━━━━━ Task material ━━━━━

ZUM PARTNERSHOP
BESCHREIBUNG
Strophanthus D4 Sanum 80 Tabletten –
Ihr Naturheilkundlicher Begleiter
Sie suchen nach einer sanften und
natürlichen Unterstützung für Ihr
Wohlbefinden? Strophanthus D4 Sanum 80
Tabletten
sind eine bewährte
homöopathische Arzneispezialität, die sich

━━━━━

Find the word "Sanum" in the records. Copy every line it appears in.

Strophanthus D4 Sanum 80 Tabletten –
Wohlbefinden? Strophanthus D4 Sanum 80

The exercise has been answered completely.